Il giornalista Streve Everett (Clint Eastwood) fresco di riabilitazione da un periodo della sua vita dedito alla bottiglia e con alle spalle un passato da padre latitante e comiuge inaffidabile, si sta occupando di un pezzo di cronaca che annuncia l’esecuzione del detenuto di colore Frank Beechum (Isaiah Washington), che avverrà di lì a poche ore, accusato di aver assassinato una commessa.

L’istinto di Everett lo porterà ad ipotizzare la presunta innocenza di Beechum e il fiuto lo condurrà sulla pista di un giovane morto per accoltellamento qualche anno prima che sembra essere il vero responsabile dell’omicidio, una scoperta però senza alcuna prova a confutazione e con tanto di colpevole deceduto, ma una rivelazione inaspettata a letale countdown praticamente scaduto, fornirà al giornalista la possibilità di rivolgersi alle autorità affinchè sospendano un’esecuzione che però, nonostante gli sforzi profusi sembra ormai inevitabile.

Eastwood torna dietro la macchina da presa a due anni da Mezzanotte nel giardino del bene e del male dramma tratto da un fatto di cronaca per portare su grande schermo il libro di Andrew Klavan Prima di mezzanotte.

Fino a prova contraria sfoggia la canonica regia solida ed asciutta dell’ex-ispettore Callaghan e una sceneggiatura davvero ben calibrata, che riesce a miscelare con dovizia thriller e fasi investigative con tanto di incombente countdown a dar pepe al tutto.

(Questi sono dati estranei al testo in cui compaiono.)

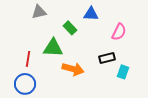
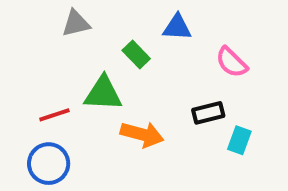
pink semicircle: (119, 32) -> (232, 62), turned 108
red line: (28, 59) -> (54, 115), turned 63

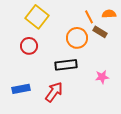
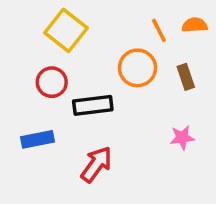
brown rectangle: (100, 32) -> (186, 77), moved, turned 40
black rectangle: (66, 65) -> (93, 105), moved
blue rectangle: (21, 89) -> (37, 139), moved

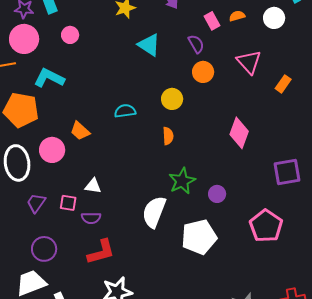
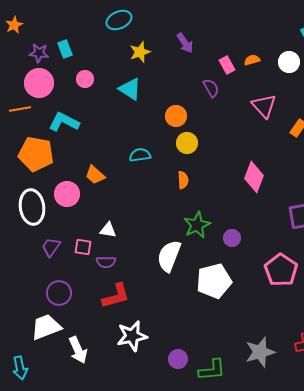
cyan triangle: (149, 45) -> (130, 89), moved
orange circle: (203, 72) -> (176, 116), moved

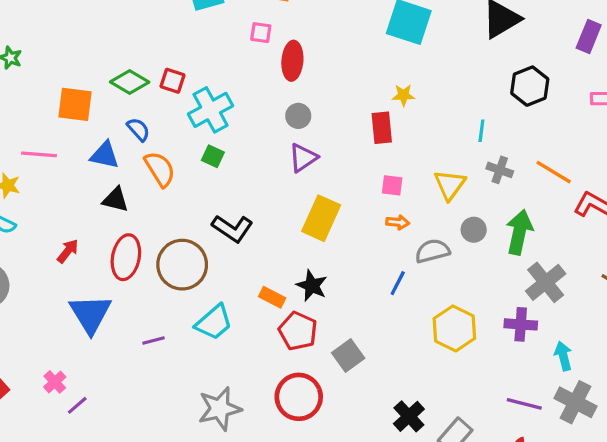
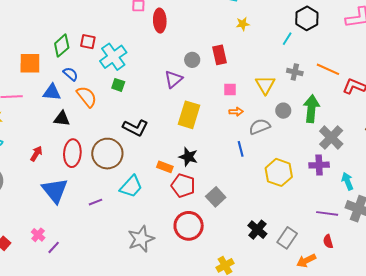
green diamond: (130, 82) -> (62, 46), turned -65
yellow star: (403, 95) -> (243, 24), moved
gray circle: (298, 116) -> (192, 60), moved
cyan line: (481, 131) -> (287, 39), moved, turned 32
blue line: (398, 283) -> (241, 149), turned -35

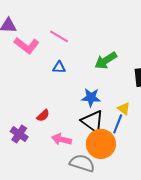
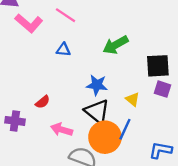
blue line: (118, 124) -> (125, 129), moved
purple cross: (19, 134) -> (15, 121), turned -30

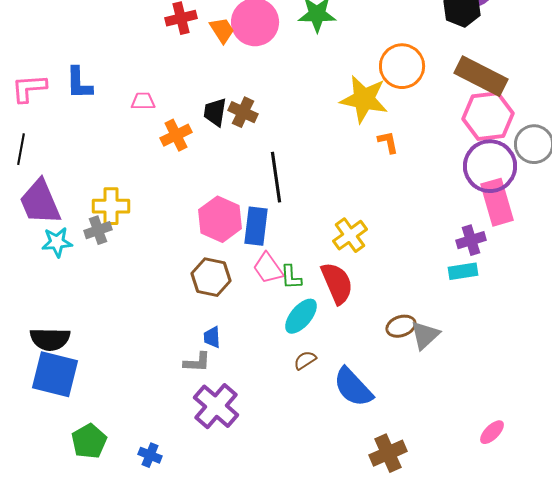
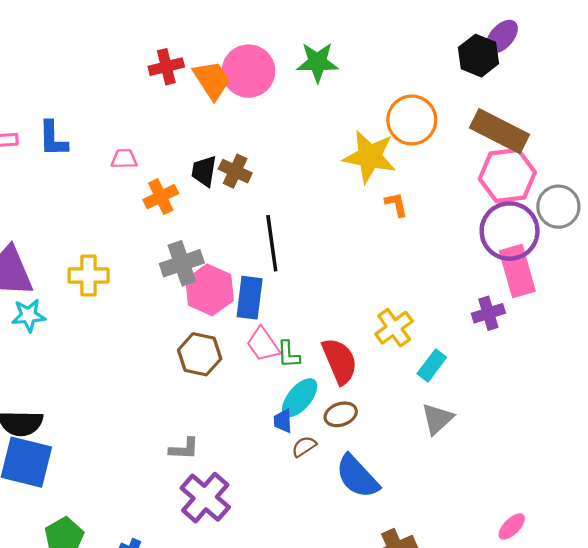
orange trapezoid: (222, 30) -> (212, 80), size x1.4
gray cross: (98, 230) -> (182, 263), moved, size x1.4
yellow cross: (350, 235) -> (394, 328), moved
cyan rectangle: (463, 271) -> (432, 365), moved, turned -44
brown ellipse: (401, 326) -> (341, 414), moved
blue trapezoid: (212, 337) -> (283, 421), moved

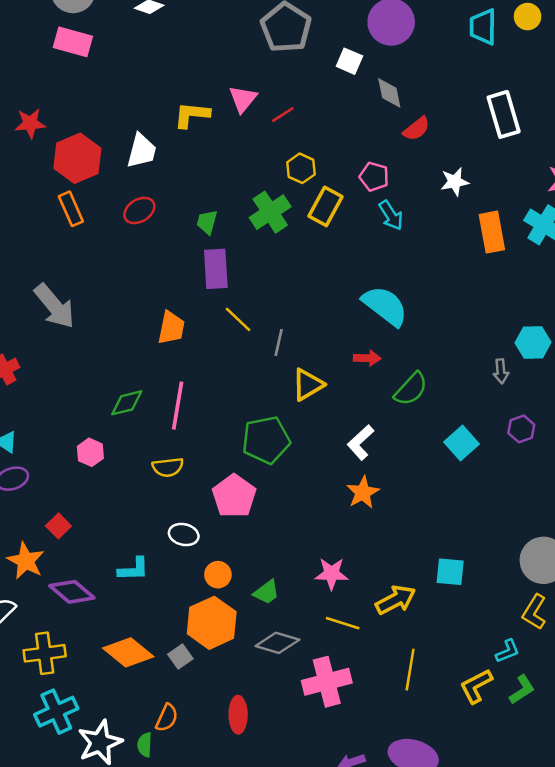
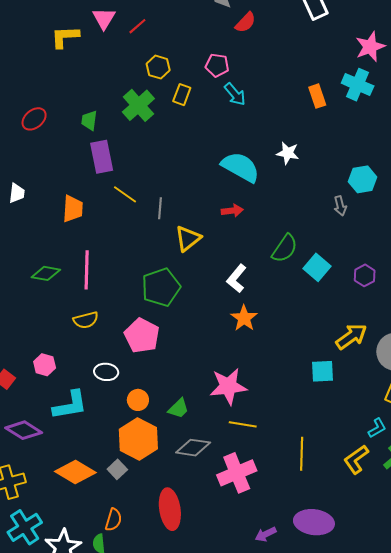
white trapezoid: (142, 151) -> (17, 193), moved, size x0.7
white star: (455, 182) -> (288, 153), moved, turned 30
yellow rectangle: (325, 206) -> (182, 95), size x0.7
orange rectangle: (492, 232) -> (317, 96), size x0.7
green semicircle: (411, 389) -> (285, 248), moved
green diamond: (127, 403) -> (46, 273), turned 32
purple hexagon: (521, 429) -> (365, 275), moved
pink hexagon: (90, 452) -> (45, 365), moved
cyan L-shape: (134, 569) -> (70, 405), size x1.4
pink star: (332, 574) -> (228, 386), size x1.4
yellow arrow: (396, 600) -> (351, 336), moved
red ellipse: (238, 715) -> (170, 509), size x1.4

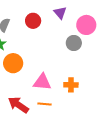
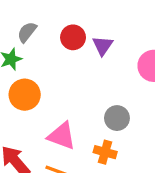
purple triangle: (60, 13) -> (103, 46), moved
gray circle: (74, 43) -> (117, 118), moved

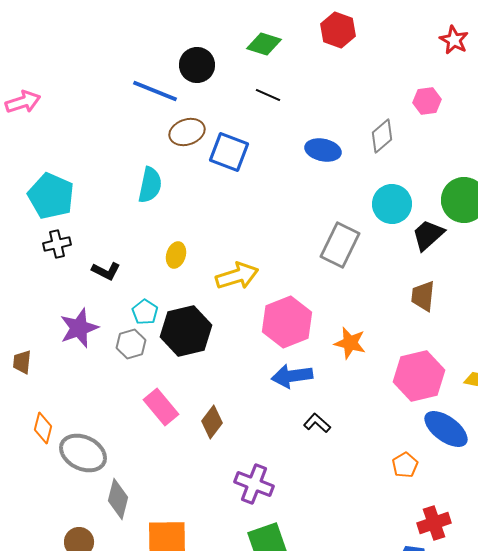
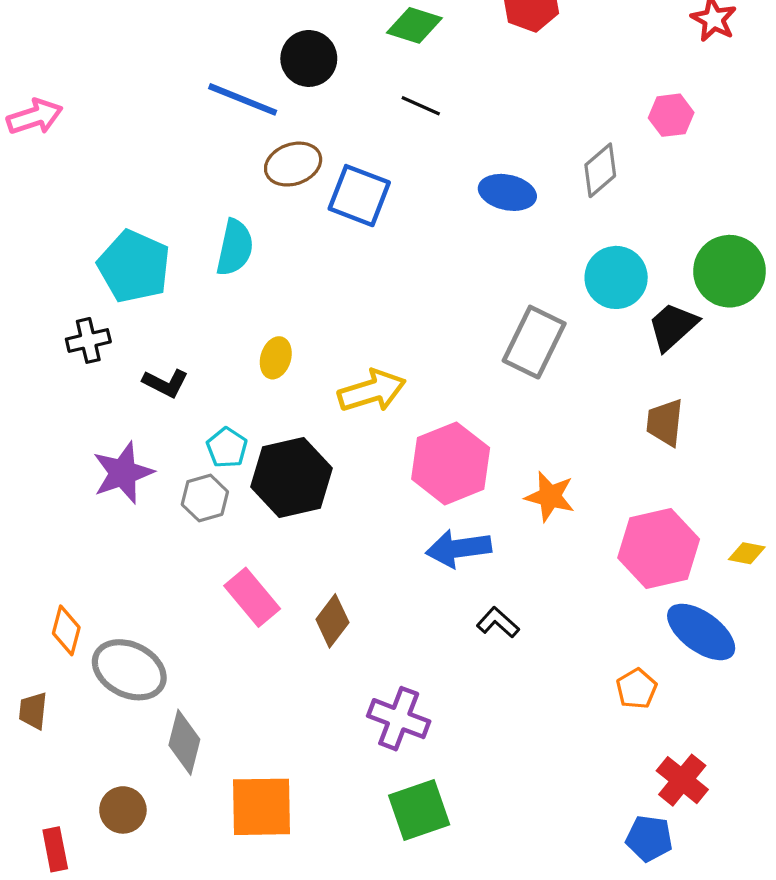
cyan pentagon: (51, 196) -> (134, 266), moved
brown trapezoid: (22, 362) -> (33, 711), moved
red cross: (434, 523) -> (682, 780), turned -32

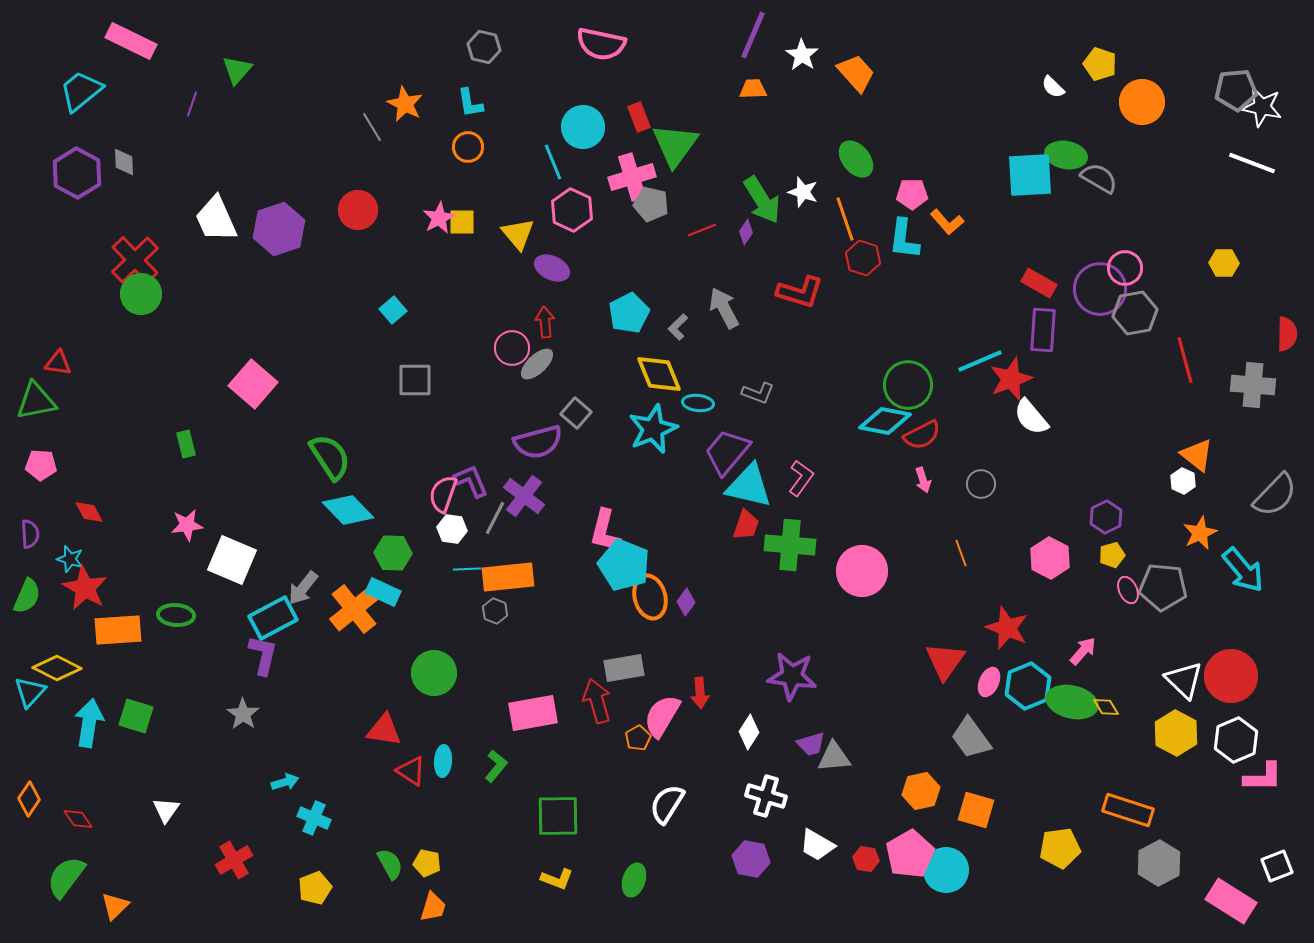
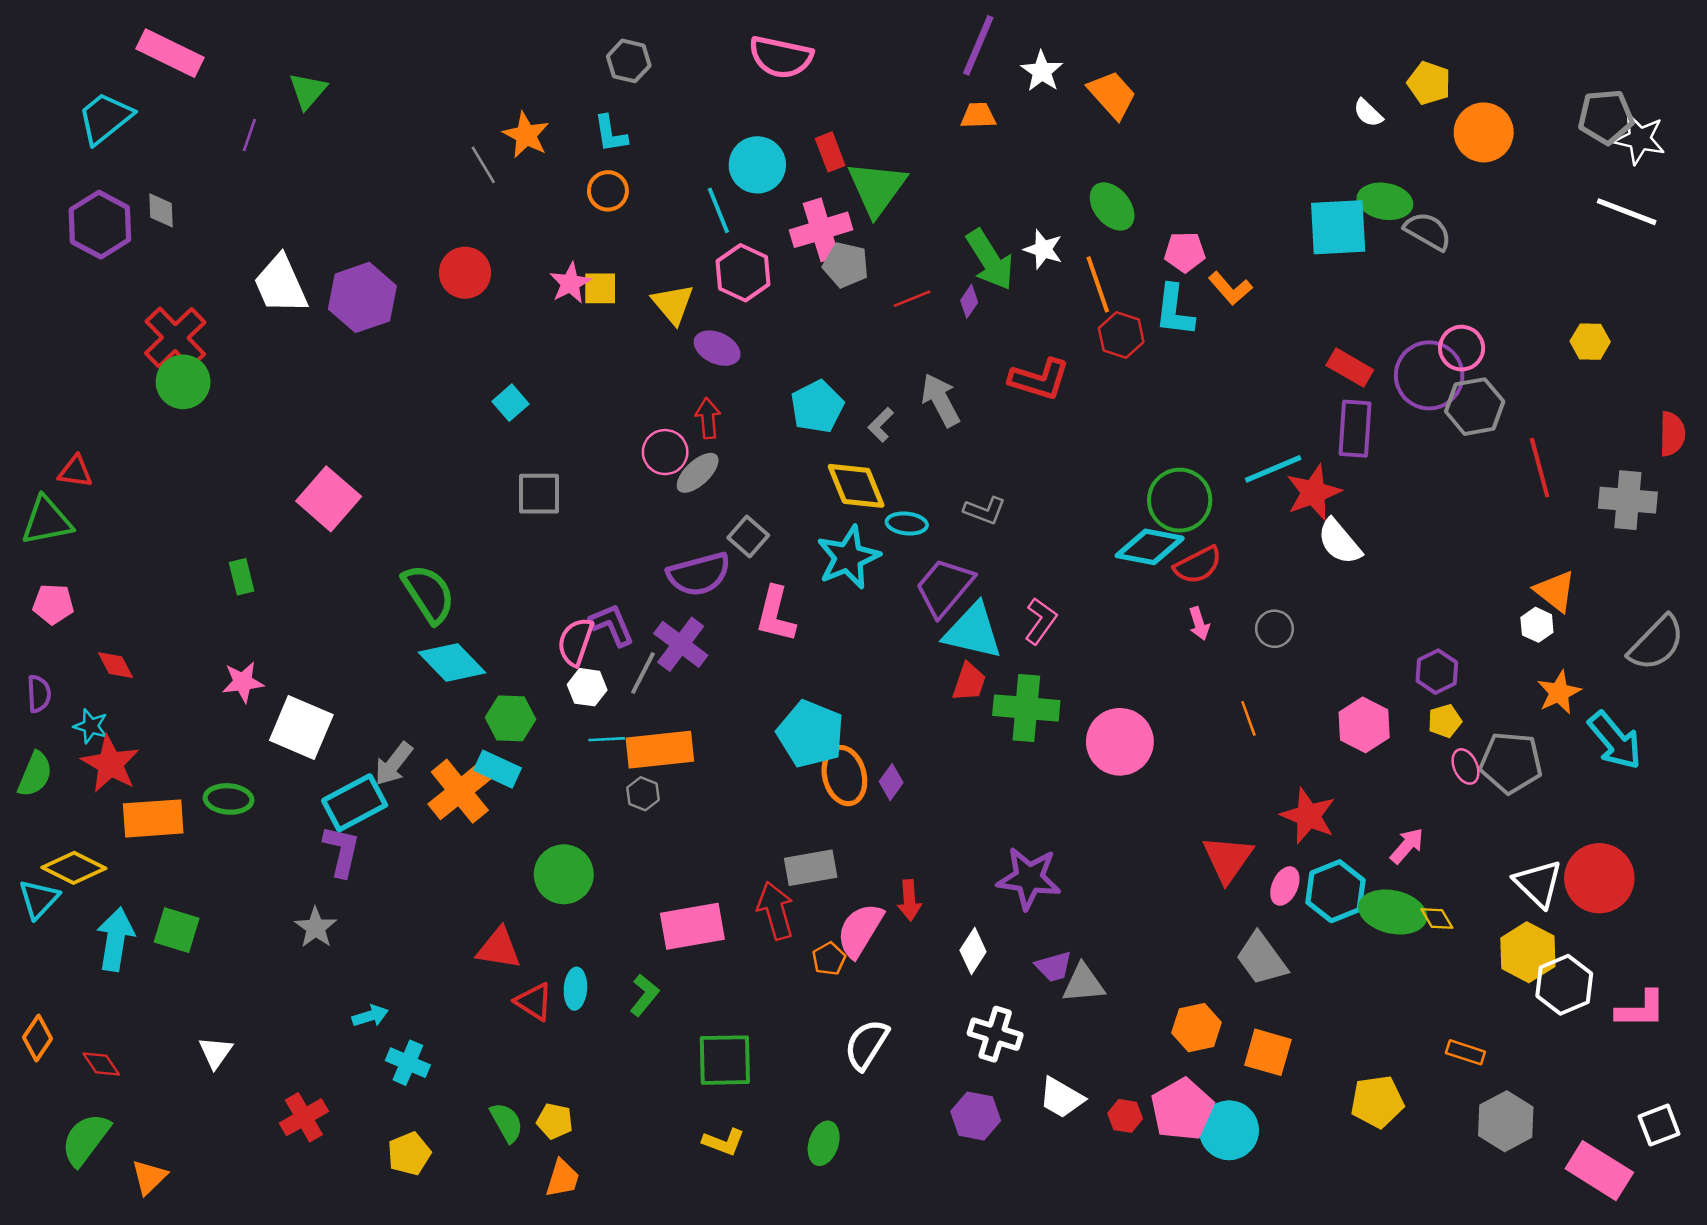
pink L-shape: (605, 531) -> (776, 614), moved
white hexagon: (1236, 740) -> (1564, 985), moved
orange rectangle: (1128, 810) -> (1465, 1052), size x0.6

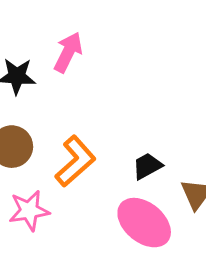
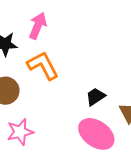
orange L-shape: (75, 161) -> (43, 65), moved, turned -72

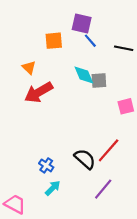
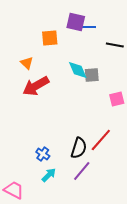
blue line: (90, 41) -> (89, 27), moved, turned -48
black semicircle: (85, 159) -> (79, 148), turned 65
purple line: (103, 189) -> (82, 171), moved

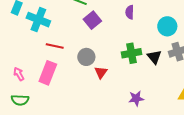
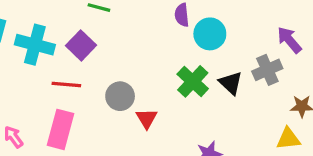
purple square: (92, 20) -> (81, 45), moved
cyan circle: (167, 26) -> (210, 34), moved
green cross: (131, 53) -> (193, 81), turned -30

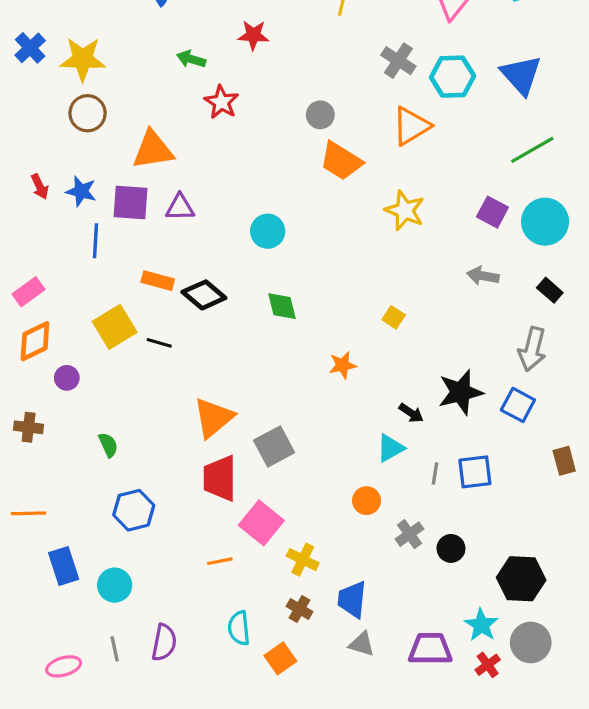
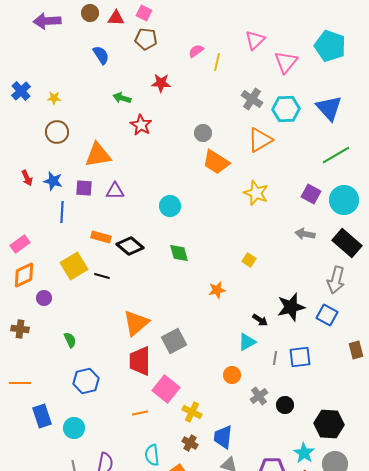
yellow star: (83, 59) -> (54, 98), size x0.5
purple square: (131, 203) -> (84, 188), size x0.7
black rectangle: (550, 290) -> (347, 243), size x1.8

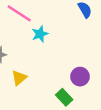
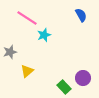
purple circle: (80, 77) -> (83, 78), moved

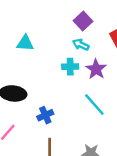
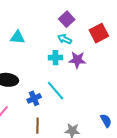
purple star: (96, 69) -> (77, 60), turned -30
cyan line: (94, 105) -> (56, 91), moved

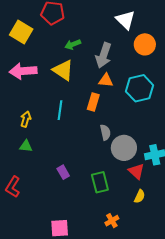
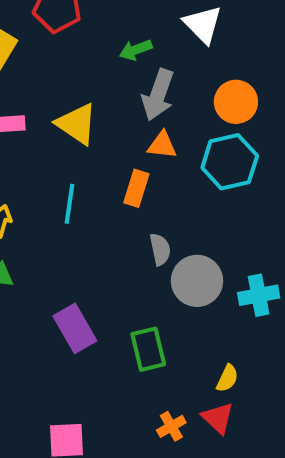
green arrow: (73, 44) -> (136, 50), moved
orange circle: (145, 44) -> (236, 102), moved
red triangle: (136, 171) -> (218, 418), moved
purple rectangle: (63, 172) -> (75, 328), size x1.6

Chi ha apprezzato l’Eastwood di Debito di sangue e Potere assoluto non potrà non apprezzare anche questa incursione del regista nel thriller-investigativo con la consueta caratterizzazione pregna di sfumature, per un protagonista ricco di luci e ombre intento a sopravvivere a se stesso, sfoggiando il consueto carisma che ha fatto di Eastwood consumata star hollywoodiana da cavalcata solitaria verso il tramonto.

Note di produzione: nel cast compare James Woods reduce dal set del B-horror firmato Carpenter Vampires e Isaiah Washington volto noto del serial Grey’s Anatomy dove per tre stagioni ha vestito i panni del Dr. Preston Burke. Il film purtroppo fu un clamoproso flop ai botteghini, a fronte di un budget investito di oltre 50 milioni di dollari ne incassò poco più di 16.